NEW YORK/WASHINGTON (Reuters) - Steps proposed by U.S. authorities to shore up Fannie Mae FNM.N and Freddie Mac FRE.N could keep the mortgage finance companies alive but may mean their days as reliable profit-growth machines are over.
Under the deal ironed out between policymakers and Fannie and Freddie, the Federal Reserve will have a new “consultative role” in determining how the two set their capital levels and “other prudential standards.”
In the past, the profit-making engine for each company had been the income generated on portfolios of mortgage holdings which have a combined balance of more than $1.5 trillion. But if Fannie Mae and Freddie Mac get new mandates to hold larger capital reserves to protect against losses, the companies would deliver smaller returns to investors.
“Their earnings will return but at much lower return-on-equity” for shareholders, said Robert Napoli, an analyst at Piper Jaffray in Chicago. “I think they’ll be forced to hold more capital than in the past.”
As government-sponsored enterprises (GSEs), Fannie Mae and Freddie Mac have a federal regulator that sets their capital standards. The Office of Federal Housing Enterprise Oversight has argued for years that they need more power to demand that Fannie Mae and Freddie Mac build a bigger capital cushion.
Congress has long wrestled with the question about how best to determine capital levels and lawmakers, who must ratify the weekend emergency plan, are balking.
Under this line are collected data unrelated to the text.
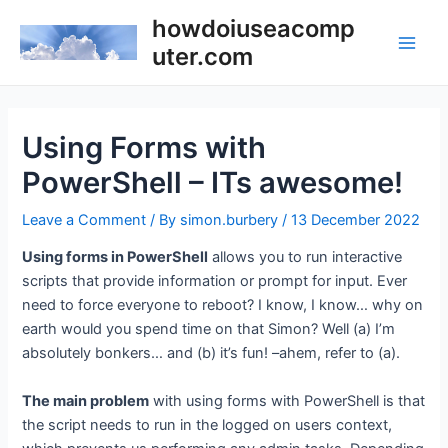
Skip
howdoiuseacomp
to
uter.com
Main
content
Men
Using Forms with
PowerShell – ITs awesome!
Leave a Comment
/ By
simon.burbery
/
13 December 2022
Using forms in PowerShell
allows you to run interactive
scripts that provide information or prompt for input. Ever
need to force everyone to reboot? I know, I know… why on
earth would you spend time on that Simon? Well (a) I’m
absolutely bonkers… and (b) it’s fun! –ahem, refer to (a).
The main problem
with using forms with PowerShell is that
the script needs to run in the logged on users context,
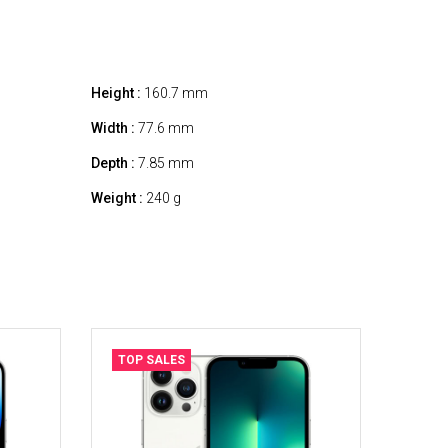
Height :
160.7 mm
Width :
77.6 mm
Depth :
7.85 mm
Weight :
240 g
TOP SALES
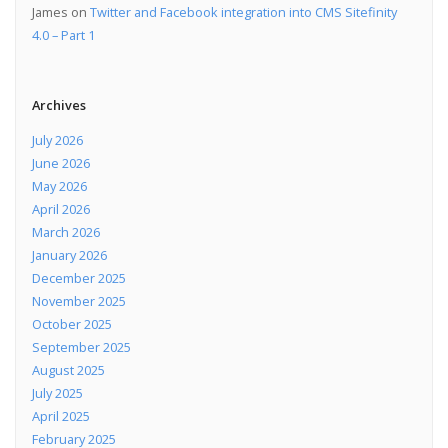
James
on
Twitter and Facebook integration into CMS Sitefinity
4.0 – Part 1
Archives
July 2026
June 2026
May 2026
April 2026
March 2026
January 2026
December 2025
November 2025
October 2025
September 2025
August 2025
July 2025
April 2025
February 2025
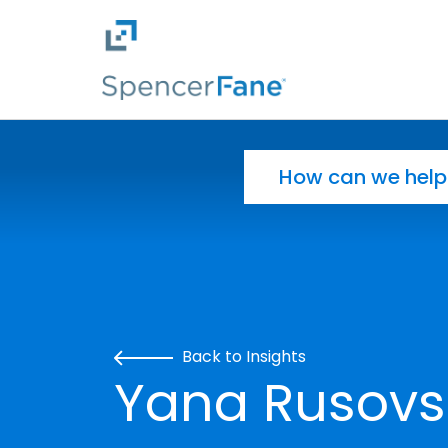
Spencer Fane
Skip to main content
Search for:
Back to Insights
Yana Rusovsk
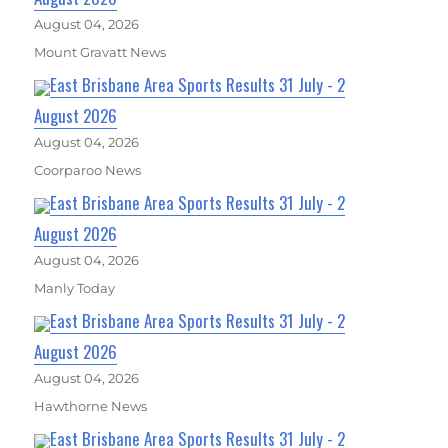
August 04, 2026
Mount Gravatt News
East Brisbane Area Sports Results 31 July - 2
August 2026
August 04, 2026
Coorparoo News
East Brisbane Area Sports Results 31 July - 2
August 2026
August 04, 2026
Manly Today
East Brisbane Area Sports Results 31 July - 2
August 2026
August 04, 2026
Hawthorne News
East Brisbane Area Sports Results 31 July - 2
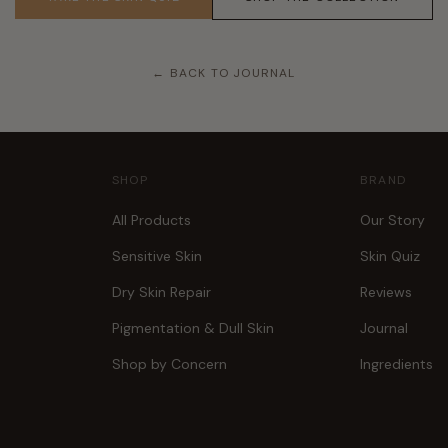
← BACK TO JOURNAL
SHOP
BRAND
All Products
Our Story
Sensitive Skin
Skin Quiz
Dry Skin Repair
Reviews
Pigmentation & Dull Skin
Journal
Shop by Concern
Ingredients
“I‘m just uneasy with what we are trying to achieve here,” Senator Christopher Dodd, chairman of the Senate Banking Committee told Treasury Secretary Henry Paulson and Fed Chairman Ben Bernanke at a Tuesday hearing.
Paulson told Dodd that the regulators were “bootstrapping” the emergency provision onto existing reform legislation could cause problems. The intent of the varying measures might be at odds since some of the proposals could hamstring the housing lenders at a time when a credit crunch is hurting borrowers.
For years, Fannie Mae and Freddie Mac have counted on their allies in the housing market to fight off legislation that could curb their business. In the wake of the current crisis, though, some of those friends are rethinking their position.
“I don’t think there is a question anymore that the regulators need to look at their portfolios,” said Jerry Howard, chief executive of the National Association of Home Builders.
Bernanke told lawmakers on Tuesday that he did not want to hold “veto power” over capital standards set by a GSE regulator but that any new Fed authority should be considered in light of a Treasury blueprint that would extend Fed oversight of the financial services sector.
Whatever regulatory role the Fed wins for itself, it will have more power at the end of the current crisis than it did at the beginning, said Alex Pollock, of the conservative American Enterprise Institute think-tank in Washington.
“If you look at the history of the Fed, whether their policy was correct or mistaken, they have continued to accumulate power,” said Pollock.
Regulatory pressure to increase capital would create a sea change to the rapid growth strategies championed by former chief executives Franklin Raines and Leland Brendsel. Under their watch, Fannie Mae and Freddie Mac portfolios more than doubled from 1999 to 2003, and profits followed.
Slower revenue growth from portfolios would make it tougher for the companies to offset losses, which have summed to more than $11 billion since last June.
In the midst of a housing finance crisis, regulators might not want to tinker right now with Fannie Mae and Freddie Mac when they are financing more than half of today’s fresh home purchases. They are seen by analysts as “the only game in town” for mortgage funding as investors turn their backs on Wall Street-funded programs.
“We do not expect much change in the business model near term. With banks’ capital constrained, the government needs the GSEs to keep buying (mortgages),” according to analysts at Barclay Capital, which nonetheless expects higher capital requirements and possibly smaller portfolios.
And even some GSE critics are skeptical that the new Fed oversight will force the companies to trim their investment.
“This is just window-dressing,” said Peter Wallison, a fellow at the American Enterprise Institute, who has long warned that Fannie Mae and Freddie Mac present a systemic risk to the world economy.